He never really thought it would come to this. His oldest daughter (one had died as a young child, so now she was his oldest) was leaving home. Not just leaving home, leaving her comfortable home in middle Tennessee, but really leaving! Going to Africa, maybe never to come home. And as a father, he was worried and a bit scared. So, as she left, he wrote her a letter.
Micajah Thomas Cooper was born in 1806 in Rowan County, North Carolina. His family moved to first Cannon County, then Rutherford County, Tennessee by about 1810. They settled in the Woodbury area and then moved south into Rutherford County. In 1829, Micajah married Sarah A. “Sallie” Vincent in Rutherford County. They had twelve children together and lost at least three of the twelve as children. Micajah was a fairly successful farmer. He bought land in Rutherford County, in the Bell Buckle area and grew to have a farm valued at $8000 in 1860, with personal property valued at $15000.
Micajah and Sallie’s daughter, Elizabeth “Bettie” Cooper, was born in 1834. By the fall of 1855 and spring of 1856, she had become quite attached to student at the Union College in nearby Murfreesboro, Tennessee. He was studying to be a preacher, a Baptist preacher. He wanted to share the Gospel not only to the people of middle Tennessee, but across the globe. This student, Jeremiah H. Cason, wanted to be a missionary in the foreign service. And Bettie wanted to serve with him, wherever that service would take him.
Micajah and Sallie raised Bettie to be a devout Christian, but this was never what they saw as her future! The wife of a preacher? A missionary? And Africa? What kind of dangers would she face there? Was this anywhere for a nice Tennessee girl to be?

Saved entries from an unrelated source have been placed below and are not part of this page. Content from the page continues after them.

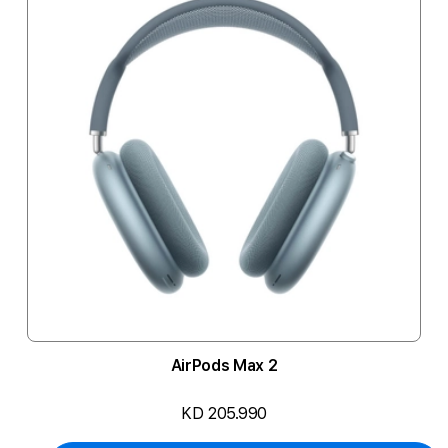
AirPods Max 2
KD 205.990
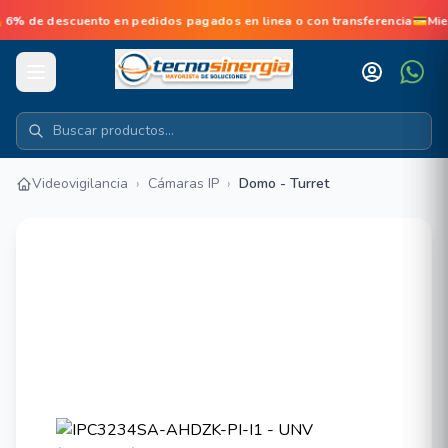
 de descuento en pedidos pagados en linea o con transferencia💳Mie
Videovigilancia
›
Cámaras IP
›
Domo - Turret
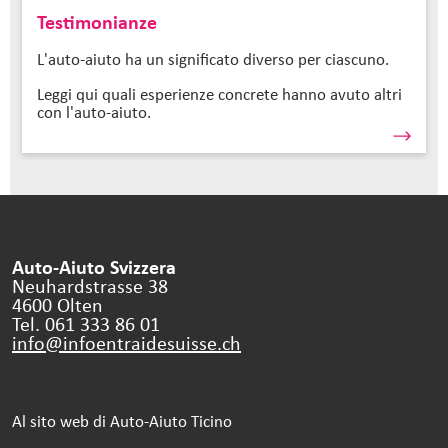
Testimonianze
L'auto-aiuto ha un significato diverso per ciascuno.
Leggi qui quali esperienze concrete hanno avuto altri
con l'auto-aiuto.
Auto-Aiuto Svizzera
Neuhardstrasse 38
4600 Olten
Tel. 061 333 86 01
info@infoentraidesuisse.
ch
Al sito web di Auto-Aiuto Ticino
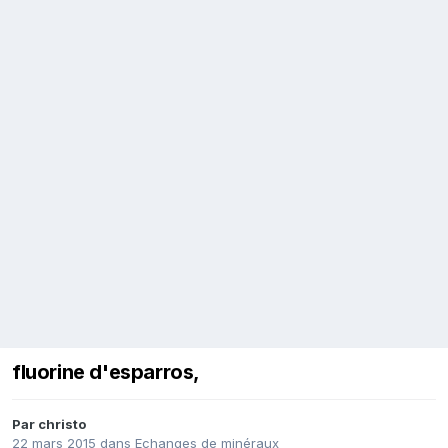
fluorine d'esparros,
Par
christo
22 mars 2015
dans
Echanges de minéraux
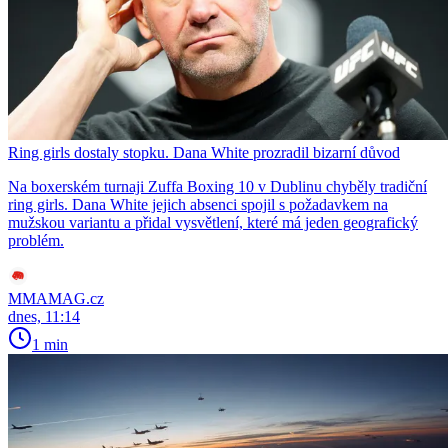
Ring girls dostaly stopku. Dana White prozradil bizarní důvod
Na boxerském turnaji Zuffa Boxing 10 v Dublinu chyběly tradiční
ring girls. Dana White jejich absenci spojil s požadavkem na
mužskou variantu a přidal vysvětlení, které má jeden geografický
problém.
MMAMAG.cz
dnes, 11:14
1 min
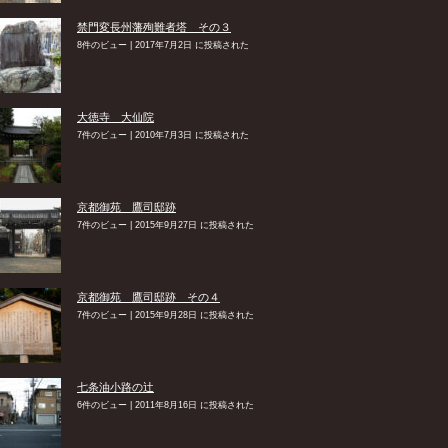
禁門変長州藩殉難者塔 その３
8件のビュー
|
2017年7月2日 に投稿された
大徳寺 大仙院
7件のビュー
|
2010年7月3日 に投稿された
京都御苑 鷹司邸跡
7件のビュー
|
2015年9月27日 に投稿された
京都御苑 鷹司邸跡 その４
7件のビュー
|
2015年9月28日 に投稿された
七条油小路の辻
6件のビュー
|
2011年8月16日 に投稿された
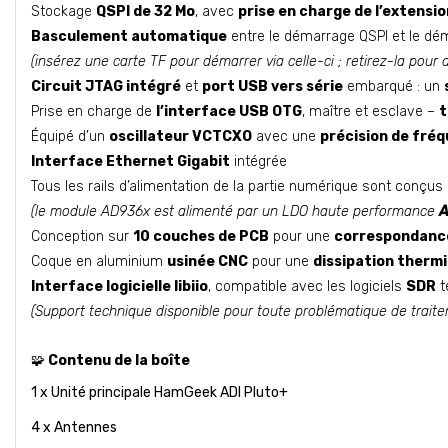
Stockage
QSPI de 32 Mo
, avec
prise en charge de l’extensi
Basculement automatique
entre le démarrage QSPI et le dém
(insérez une carte TF pour démarrer via celle-ci ; retirez-la pour
Circuit JTAG intégré
et
port USB vers série
embarqué : un
Prise en charge de
l’interface USB OTG
, maître et esclave –
t
Équipé d’un
oscillateur VCTCXO
avec une
précision de fréq
Interface Ethernet Gigabit
intégrée
Tous les rails d’alimentation de la partie numérique sont conçu
(le module AD936x est alimenté par un LDO haute performance
A
Conception sur
10 couches de PCB
pour une
correspondanc
Coque en aluminium
usinée CNC
pour une
dissipation therm
Interface logicielle libiio
, compatible avec les logiciels
SDR
t
(Support technique disponible pour toute problématique de traite
🧩
Contenu de la boîte
1 x Unité principale HamGeek ADI Pluto+
4 x Antennes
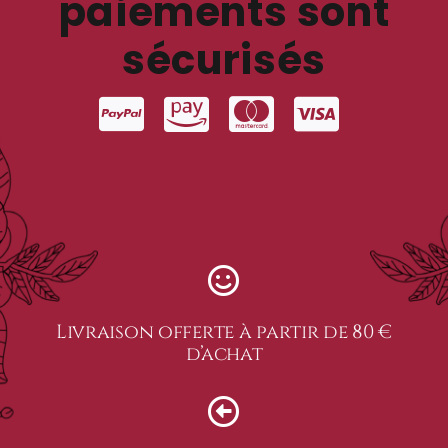
paiements sont
sécurisés
Livraison offerte à partir de 80 €
d’achat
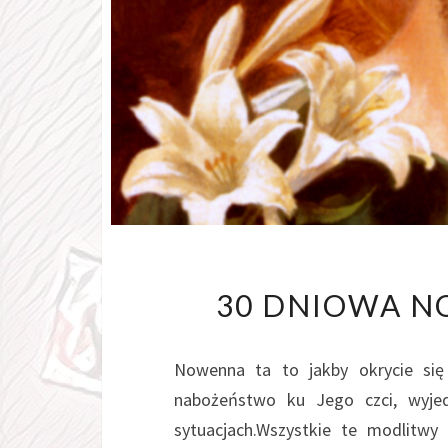
30 DNIOWA N
Nowenna ta to jakby okrycie się
nabożeństwo ku Jego czci, wyje
sytuacjach.Wszystkie te modlitwy 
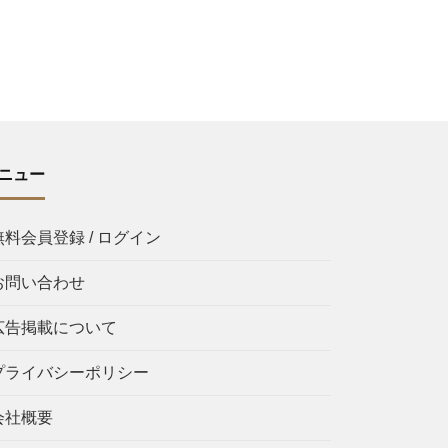
ニュー
無料会員登録 / ログイン
お問い合わせ
広告掲載について
プライバシーポリシー
会社概要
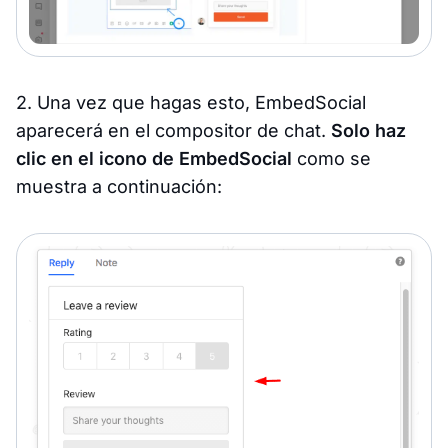
2. Una vez que hagas esto, EmbedSocial
aparecerá en el compositor de chat.
Solo haz
clic en el icono de EmbedSocial
como se
muestra a continuación:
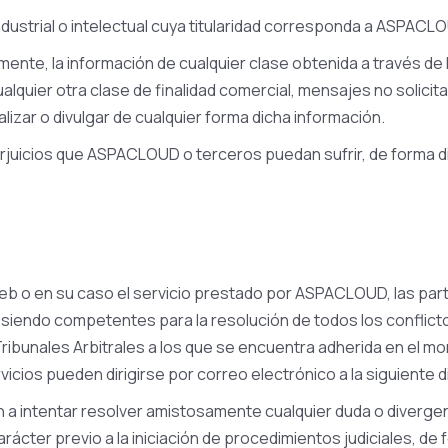
ustrial o intelectual cuya titularidad corresponda a ASPACLO
rmente, la información de cualquier clase obtenida a través de 
lquier otra clase de finalidad comercial, mensajes no solicit
lizar o divulgar de cualquier forma dicha información.
juicios que ASPACLOUD o terceros puedan sufrir, de forma dir
 Web o en su caso el servicio prestado por ASPACLOUD, las par
 siendo competentes para la resolución de todos los conflict
s Tribunales Arbitrales a los que se encuentra adherida en el
icios pueden dirigirse por correo electrónico a la siguiente 
a intentar resolver amistosamente cualquier duda o divergenci
rácter previo a la iniciación de procedimientos judiciales, de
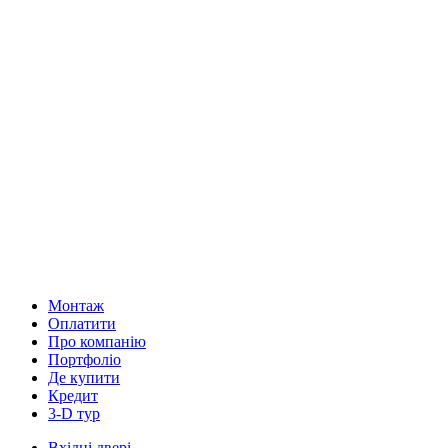
Монтаж
Оплатити
Про компанію
Портфоліо
Де купити
Кредит
3-D тур
Вхідні двері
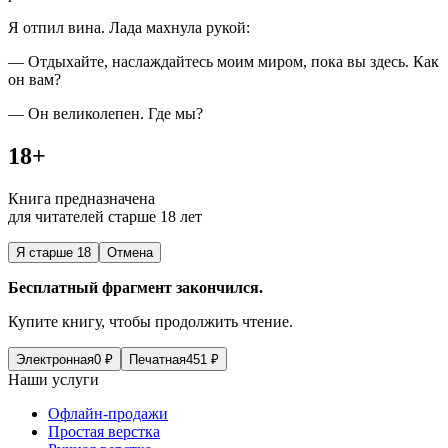
Я отпил вина. Лада махнула рукой:
— Отдыхайте, наслаждайтесь моим миром, пока вы здесь. Как
он вам?
— Он великолепен. Где мы?
18+
Книга предназначена
для читателей старше 18 лет
Я старше 18
Отмена
Бесплатный фрагмент закончился.
Купите книгу, чтобы продолжить чтение.
Электронная
0
₽
Печатная
451
₽
Наши услуги
Офлайн-продажи
Простая верстка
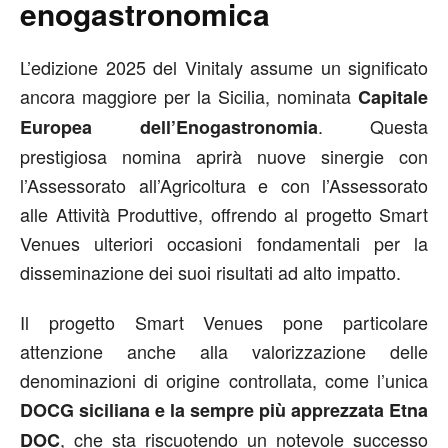
enogastronomica
L’edizione 2025 del Vinitaly assume un significato
ancora maggiore per la Sicilia, nominata
Capitale
. Questa
Europea dell’Enogastronomia
prestigiosa nomina aprirà nuove sinergie con
l’Assessorato all’Agricoltura e con l’Assessorato
alle Attività Produttive, offrendo al progetto Smart
Venues ulteriori occasioni fondamentali per la
disseminazione dei suoi risultati ad alto impatto.
Il progetto Smart Venues pone particolare
attenzione anche alla valorizzazione delle
denominazioni di origine controllata, come l’unica
DOCG siciliana e la sempre più apprezzata Etna
, che sta riscuotendo un notevole successo
DOC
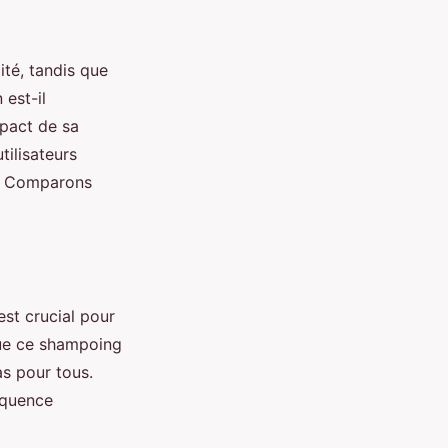
ité, tandis que
 est-il
mpact de sa
tilisateurs
e ? Comparons
est crucial pour
que ce shampoing
as pour tous.
réquence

Bettie and Jere married in July 1856 and by September that year, they boarded a sailing ship for the Yoruba County of Africa (today’s Nigeria). Not knowing whether he would ever see his daughter again, Micajah took pen to paper and wrote them a letter, hoping it would find them before they sailed. In it, he sent them on their way with his blessing, but with more than a little sadness and trepidation.
At Home Aug 10th 1856
My heart was very much gladdened on the reception of your short letter from Augusta and again by a similar one from Richmond. I hasten to write you a few lines which will have to be consise[sic] – first I would say we have tryed[sic] to submit to your departure with all the fortitude we are capable and am happy to say your mother has bore it better than I could have expected – but not a day has passed that she has not alluded to you – but I busy her up the best I can and mention the importance of your mission and the consciousness you feel – that you are discharging a duty to that God who willeth not that any should perish but that all should have eternal life. This reflection is gratifying but you know how human nature is such that it is hard for us to be willing to be separated from children who would afford us so many pleasures along the journey of life – but enough on this subject – we are all in good health and attending the Garrison Camp Meeting.
Bettie and Jere stayed in Yoruba for about a year, but that’s a story for a different day.
Micajah and Sallie died. She in 1864 and he in 1874 during a visit to a daughter in Kentucky. Both are buried right in front of the New Hope Baptist Church, in Fairfield, Bedford County, Tennessee.